• [Work task 1]
Answer these questions about the lockdown essay:
(a) What kind of razor does the writer now use for shaving?
(b) Which three cloud-based video communication apps has the writer mastered?
(c) What role does the writer have in work?
• [Work task 2]
Reproduce the passage of the lockdown essay starting with "Or were they?" and going on through "else but me.".

• [Document excerpt]
Stressed? Yes, I’ve had to deal with a ton of that, so I can tick that one off.
Overwork? Tell me about it! I’ve been wrestling with that demon for years now.
Fatigue? Hmmm, more difficult, but when the moment to perform is there, I always pull the ‘energy rabbit’ out of the hat. But bags of time? Err…
Now, as the light of each day is squeezed by the boa constrictor grip of a late Autumn, we face a reckoning. Come to the front of the class, Michael, and show teacher just what you have been doing all morning.
And guilt-crushed Michael walks with faltering steps to the front of the classroom, clutching a book whose pages are as virginal and unsullied as they were when class started.
Or were they? Have we fallen into a trap here? What exactly is the measure of worth that we hold up against the 6 or so months we have just come through? Is dazzling achievement the only quantification I must use to assess how wisely I have spent my time? Am I not missing something incredibly important?
Small but important beginnings
I believe I am. During the lockdown, I have done some things that, in the course of the great cosmic universe we inhabit, are so small that they will not have registered with anyone else but me.
Can I start with a silly one? I now use a non-disposable razor for shaving. OK, I grant you, it is not going to get Greenpeace beating down my bathroom door, but it is one small gesture. Why? Because I want to use less plastic. I have also moved away from deodorants sold in non-sustainable packaging.
Did the tectonic plates beneath your feet move in a terrifying way as you read that? Of course not. It was just, again, a small gesture that meant that there would be a few less items coursing upon the river of plastic that our modern world has created
Here’s another: I have now mastered three different cloud-based video communication apps – Zoom, Microsoft Teams and Whereby – to such an extent that I can now confidently open them up without the need for cardiac resuscitation equipment placed just out of camera.
As a facilitator, I have happily come to the view that – in all honesty – there are other ways that people can enjoy the learning process. And who’s to say that there aren’t those who have learned to love it more than the usual conventional methods? It’s a nice thought that I am now a more skilled facilitator than I was last February because I can do my job in a more blended and complex way.

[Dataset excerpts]
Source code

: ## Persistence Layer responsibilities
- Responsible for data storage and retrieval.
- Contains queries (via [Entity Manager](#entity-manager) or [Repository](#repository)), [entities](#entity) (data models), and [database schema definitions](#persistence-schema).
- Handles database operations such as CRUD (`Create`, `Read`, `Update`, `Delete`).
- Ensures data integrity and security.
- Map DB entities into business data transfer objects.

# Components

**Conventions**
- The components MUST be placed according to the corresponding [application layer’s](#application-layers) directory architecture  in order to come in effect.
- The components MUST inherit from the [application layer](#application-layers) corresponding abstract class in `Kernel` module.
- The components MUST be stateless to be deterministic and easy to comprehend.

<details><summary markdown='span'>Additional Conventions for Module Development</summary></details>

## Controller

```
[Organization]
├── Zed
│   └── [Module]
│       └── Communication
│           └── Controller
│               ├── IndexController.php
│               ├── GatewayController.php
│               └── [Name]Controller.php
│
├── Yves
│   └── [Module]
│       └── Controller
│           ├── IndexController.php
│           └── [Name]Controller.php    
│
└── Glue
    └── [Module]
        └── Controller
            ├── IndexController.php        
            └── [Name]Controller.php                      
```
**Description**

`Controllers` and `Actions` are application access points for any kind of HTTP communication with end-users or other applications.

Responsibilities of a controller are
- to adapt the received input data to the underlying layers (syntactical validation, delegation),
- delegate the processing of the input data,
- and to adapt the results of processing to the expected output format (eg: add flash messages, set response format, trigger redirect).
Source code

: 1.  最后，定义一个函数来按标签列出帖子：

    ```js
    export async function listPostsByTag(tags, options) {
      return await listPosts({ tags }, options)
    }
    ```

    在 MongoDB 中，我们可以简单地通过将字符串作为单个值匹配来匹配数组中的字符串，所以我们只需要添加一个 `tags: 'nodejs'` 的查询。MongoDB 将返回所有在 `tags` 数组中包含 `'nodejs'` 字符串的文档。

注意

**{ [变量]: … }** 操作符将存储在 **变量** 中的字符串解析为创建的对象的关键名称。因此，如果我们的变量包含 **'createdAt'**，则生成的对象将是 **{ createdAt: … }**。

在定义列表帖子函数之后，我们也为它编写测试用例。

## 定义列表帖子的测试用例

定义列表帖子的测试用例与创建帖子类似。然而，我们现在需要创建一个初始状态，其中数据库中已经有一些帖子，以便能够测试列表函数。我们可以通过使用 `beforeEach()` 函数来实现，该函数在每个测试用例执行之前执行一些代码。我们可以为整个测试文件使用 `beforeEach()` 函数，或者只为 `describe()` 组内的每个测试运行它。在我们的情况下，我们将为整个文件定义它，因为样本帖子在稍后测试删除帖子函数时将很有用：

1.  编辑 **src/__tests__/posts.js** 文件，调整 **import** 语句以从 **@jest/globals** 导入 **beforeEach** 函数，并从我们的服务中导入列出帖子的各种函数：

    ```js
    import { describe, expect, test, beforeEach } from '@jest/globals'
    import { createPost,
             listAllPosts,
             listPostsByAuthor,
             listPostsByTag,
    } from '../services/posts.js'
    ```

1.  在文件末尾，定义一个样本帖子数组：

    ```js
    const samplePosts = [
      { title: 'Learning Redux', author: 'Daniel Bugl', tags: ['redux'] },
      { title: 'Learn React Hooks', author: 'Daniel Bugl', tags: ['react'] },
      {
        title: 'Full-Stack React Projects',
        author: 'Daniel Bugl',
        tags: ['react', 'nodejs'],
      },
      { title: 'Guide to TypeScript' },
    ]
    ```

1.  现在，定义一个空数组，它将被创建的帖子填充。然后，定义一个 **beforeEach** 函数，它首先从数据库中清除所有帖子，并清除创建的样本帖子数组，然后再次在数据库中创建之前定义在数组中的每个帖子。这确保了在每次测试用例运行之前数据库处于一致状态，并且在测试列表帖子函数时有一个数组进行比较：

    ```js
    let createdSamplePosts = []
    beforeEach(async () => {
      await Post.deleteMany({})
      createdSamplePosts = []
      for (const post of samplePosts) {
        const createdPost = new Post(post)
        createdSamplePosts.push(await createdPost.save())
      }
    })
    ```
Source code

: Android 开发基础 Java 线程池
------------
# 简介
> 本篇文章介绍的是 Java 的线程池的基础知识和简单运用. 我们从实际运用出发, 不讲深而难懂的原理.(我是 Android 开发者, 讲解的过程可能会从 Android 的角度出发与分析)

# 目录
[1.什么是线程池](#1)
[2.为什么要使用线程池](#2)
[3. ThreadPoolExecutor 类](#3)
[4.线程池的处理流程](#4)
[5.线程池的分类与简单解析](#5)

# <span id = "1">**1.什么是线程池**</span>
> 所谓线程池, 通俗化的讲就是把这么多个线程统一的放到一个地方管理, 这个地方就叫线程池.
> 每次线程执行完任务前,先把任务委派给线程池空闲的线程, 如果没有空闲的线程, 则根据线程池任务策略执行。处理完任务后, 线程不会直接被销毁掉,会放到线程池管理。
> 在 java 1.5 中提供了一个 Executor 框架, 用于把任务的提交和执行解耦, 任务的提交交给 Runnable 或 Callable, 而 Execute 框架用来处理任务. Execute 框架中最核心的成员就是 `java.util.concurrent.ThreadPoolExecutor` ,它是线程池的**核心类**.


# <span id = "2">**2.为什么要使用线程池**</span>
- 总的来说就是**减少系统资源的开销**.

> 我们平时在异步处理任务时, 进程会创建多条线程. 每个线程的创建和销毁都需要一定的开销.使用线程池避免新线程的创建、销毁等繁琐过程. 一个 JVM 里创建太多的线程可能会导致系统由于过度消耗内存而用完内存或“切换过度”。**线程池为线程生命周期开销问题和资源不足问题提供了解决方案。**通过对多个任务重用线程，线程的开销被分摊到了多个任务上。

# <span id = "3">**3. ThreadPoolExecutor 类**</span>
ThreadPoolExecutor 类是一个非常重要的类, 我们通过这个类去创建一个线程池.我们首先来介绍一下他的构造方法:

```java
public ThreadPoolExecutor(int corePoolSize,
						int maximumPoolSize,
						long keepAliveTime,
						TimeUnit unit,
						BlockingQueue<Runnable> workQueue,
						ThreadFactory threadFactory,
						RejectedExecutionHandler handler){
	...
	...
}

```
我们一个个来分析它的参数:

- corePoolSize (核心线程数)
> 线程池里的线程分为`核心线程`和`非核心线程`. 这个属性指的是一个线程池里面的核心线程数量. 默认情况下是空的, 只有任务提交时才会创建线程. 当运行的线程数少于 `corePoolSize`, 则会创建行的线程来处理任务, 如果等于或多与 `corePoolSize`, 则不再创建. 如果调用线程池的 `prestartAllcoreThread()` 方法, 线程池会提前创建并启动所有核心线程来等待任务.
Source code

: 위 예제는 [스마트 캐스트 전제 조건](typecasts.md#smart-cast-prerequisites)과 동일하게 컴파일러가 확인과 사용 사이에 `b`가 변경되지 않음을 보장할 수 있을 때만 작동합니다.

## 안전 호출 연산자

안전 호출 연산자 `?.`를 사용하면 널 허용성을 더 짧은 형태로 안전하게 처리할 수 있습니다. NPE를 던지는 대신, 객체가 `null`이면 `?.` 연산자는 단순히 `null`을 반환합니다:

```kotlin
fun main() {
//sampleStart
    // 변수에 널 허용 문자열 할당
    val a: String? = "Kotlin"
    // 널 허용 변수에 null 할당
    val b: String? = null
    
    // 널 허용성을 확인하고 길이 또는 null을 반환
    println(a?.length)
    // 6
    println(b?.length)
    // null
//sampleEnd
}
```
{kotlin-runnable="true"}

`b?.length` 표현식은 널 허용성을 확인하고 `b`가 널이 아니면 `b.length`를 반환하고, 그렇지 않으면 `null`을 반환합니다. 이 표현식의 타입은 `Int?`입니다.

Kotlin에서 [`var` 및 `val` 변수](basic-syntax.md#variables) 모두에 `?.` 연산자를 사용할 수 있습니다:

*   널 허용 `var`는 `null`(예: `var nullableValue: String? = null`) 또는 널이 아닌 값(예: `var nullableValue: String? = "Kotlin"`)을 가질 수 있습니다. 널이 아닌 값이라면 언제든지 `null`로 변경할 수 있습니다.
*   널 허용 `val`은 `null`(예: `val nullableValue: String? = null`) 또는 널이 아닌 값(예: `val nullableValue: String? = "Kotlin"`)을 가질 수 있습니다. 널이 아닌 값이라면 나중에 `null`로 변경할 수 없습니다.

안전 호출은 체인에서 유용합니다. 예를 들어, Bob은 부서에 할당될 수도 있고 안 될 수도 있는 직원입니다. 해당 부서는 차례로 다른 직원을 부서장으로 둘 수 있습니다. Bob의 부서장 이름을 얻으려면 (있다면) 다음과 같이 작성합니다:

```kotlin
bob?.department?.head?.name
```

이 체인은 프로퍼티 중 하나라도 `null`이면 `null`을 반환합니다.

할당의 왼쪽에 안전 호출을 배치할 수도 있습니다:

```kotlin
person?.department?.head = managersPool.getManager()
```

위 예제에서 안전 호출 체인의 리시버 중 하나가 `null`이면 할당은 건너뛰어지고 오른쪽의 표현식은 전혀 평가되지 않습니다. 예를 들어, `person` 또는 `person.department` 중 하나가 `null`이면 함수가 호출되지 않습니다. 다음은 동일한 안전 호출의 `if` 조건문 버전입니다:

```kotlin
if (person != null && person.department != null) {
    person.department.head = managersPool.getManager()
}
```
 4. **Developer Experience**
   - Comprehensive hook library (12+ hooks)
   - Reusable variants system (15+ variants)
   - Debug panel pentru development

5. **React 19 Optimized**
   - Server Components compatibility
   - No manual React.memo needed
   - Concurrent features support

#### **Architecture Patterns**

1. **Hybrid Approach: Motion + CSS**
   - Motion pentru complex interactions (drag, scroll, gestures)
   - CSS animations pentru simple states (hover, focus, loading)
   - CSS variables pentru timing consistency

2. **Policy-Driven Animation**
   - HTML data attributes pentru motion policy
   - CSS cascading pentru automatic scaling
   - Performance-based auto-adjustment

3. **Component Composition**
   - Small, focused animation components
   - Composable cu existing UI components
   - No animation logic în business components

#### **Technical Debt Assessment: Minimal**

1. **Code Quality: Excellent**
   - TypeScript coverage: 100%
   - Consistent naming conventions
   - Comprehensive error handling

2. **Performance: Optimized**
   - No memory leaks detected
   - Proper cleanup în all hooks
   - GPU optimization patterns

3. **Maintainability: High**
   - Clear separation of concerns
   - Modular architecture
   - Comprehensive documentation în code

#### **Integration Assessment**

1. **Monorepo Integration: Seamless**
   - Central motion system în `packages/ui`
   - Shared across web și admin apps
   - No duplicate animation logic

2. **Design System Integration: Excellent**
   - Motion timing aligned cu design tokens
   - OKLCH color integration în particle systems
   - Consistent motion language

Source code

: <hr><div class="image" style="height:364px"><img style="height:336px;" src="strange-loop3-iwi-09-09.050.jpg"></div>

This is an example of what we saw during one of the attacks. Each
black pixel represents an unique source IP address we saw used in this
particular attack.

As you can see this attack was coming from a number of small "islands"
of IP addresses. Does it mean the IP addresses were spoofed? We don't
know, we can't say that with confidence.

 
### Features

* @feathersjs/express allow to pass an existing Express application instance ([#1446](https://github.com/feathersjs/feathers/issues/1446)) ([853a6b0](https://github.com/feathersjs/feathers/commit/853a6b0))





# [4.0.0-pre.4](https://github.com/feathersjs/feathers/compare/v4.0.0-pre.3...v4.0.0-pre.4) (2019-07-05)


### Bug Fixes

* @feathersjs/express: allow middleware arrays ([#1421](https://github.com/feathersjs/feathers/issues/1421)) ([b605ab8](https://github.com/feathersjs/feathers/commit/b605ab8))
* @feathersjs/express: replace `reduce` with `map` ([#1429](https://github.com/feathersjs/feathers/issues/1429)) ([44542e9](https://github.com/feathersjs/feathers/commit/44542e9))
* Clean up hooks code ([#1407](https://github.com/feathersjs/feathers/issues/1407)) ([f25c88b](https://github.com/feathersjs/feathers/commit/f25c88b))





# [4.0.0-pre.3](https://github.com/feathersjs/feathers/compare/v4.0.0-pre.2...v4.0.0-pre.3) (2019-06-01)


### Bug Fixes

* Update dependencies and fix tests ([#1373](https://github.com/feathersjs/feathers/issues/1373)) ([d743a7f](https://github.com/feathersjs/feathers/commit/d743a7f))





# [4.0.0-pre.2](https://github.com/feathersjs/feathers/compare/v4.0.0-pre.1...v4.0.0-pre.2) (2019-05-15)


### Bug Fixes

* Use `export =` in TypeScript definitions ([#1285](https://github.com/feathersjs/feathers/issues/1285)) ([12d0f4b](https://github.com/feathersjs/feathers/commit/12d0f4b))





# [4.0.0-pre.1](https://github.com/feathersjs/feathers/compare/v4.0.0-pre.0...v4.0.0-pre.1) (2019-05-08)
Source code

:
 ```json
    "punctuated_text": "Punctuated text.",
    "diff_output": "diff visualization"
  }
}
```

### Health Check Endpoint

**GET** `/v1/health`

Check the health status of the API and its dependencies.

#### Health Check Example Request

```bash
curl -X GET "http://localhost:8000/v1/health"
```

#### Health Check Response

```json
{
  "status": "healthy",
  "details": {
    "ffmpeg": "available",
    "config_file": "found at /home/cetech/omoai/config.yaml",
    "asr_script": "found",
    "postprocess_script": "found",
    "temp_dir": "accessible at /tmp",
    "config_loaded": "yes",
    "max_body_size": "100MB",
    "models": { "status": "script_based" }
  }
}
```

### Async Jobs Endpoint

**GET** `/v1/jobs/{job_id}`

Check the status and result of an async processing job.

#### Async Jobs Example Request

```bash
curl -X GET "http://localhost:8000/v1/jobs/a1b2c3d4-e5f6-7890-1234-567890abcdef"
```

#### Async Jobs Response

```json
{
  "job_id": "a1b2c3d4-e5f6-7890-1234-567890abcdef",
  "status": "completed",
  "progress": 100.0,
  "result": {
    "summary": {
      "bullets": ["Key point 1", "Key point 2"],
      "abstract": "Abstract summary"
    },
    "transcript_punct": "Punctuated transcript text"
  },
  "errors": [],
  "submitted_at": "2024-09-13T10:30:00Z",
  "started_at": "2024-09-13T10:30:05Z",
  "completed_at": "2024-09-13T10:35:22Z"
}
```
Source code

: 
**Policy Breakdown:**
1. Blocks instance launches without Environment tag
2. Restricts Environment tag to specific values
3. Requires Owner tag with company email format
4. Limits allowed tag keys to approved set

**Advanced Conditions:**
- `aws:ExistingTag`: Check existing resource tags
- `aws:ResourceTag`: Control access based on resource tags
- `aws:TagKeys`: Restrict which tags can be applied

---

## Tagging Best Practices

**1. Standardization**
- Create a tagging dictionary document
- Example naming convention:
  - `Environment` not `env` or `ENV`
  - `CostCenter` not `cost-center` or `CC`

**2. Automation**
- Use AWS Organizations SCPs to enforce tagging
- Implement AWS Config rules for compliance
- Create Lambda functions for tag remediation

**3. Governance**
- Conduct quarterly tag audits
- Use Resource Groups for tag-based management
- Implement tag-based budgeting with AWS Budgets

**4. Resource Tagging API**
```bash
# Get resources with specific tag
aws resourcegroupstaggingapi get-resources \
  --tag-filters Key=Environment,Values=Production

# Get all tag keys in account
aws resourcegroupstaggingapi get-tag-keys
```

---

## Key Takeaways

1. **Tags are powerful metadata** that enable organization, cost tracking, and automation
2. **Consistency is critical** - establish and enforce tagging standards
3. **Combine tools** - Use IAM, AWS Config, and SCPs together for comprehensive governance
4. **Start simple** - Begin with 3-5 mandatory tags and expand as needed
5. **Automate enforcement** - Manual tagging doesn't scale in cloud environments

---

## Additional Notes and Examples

• [Result 1]
(a) A non-disposable razor.
(b) Zoom, Microsoft Teams and Whereby.
(c) Facilitator.

• [Result 2]
Or were they? Have we fallen into a trap here? What exactly is the measure of worth that we hold up against the 6 or so months we have just come through? Is dazzling achievement the only quantification I must use to assess how wisely I have spent my time? Am I not missing something incredibly important?
Small but important beginnings
I believe I am. During the lockdown, I have done some things that, in the course of the great cosmic universe we inhabit, are so small that they will not have registered with anyone else but me.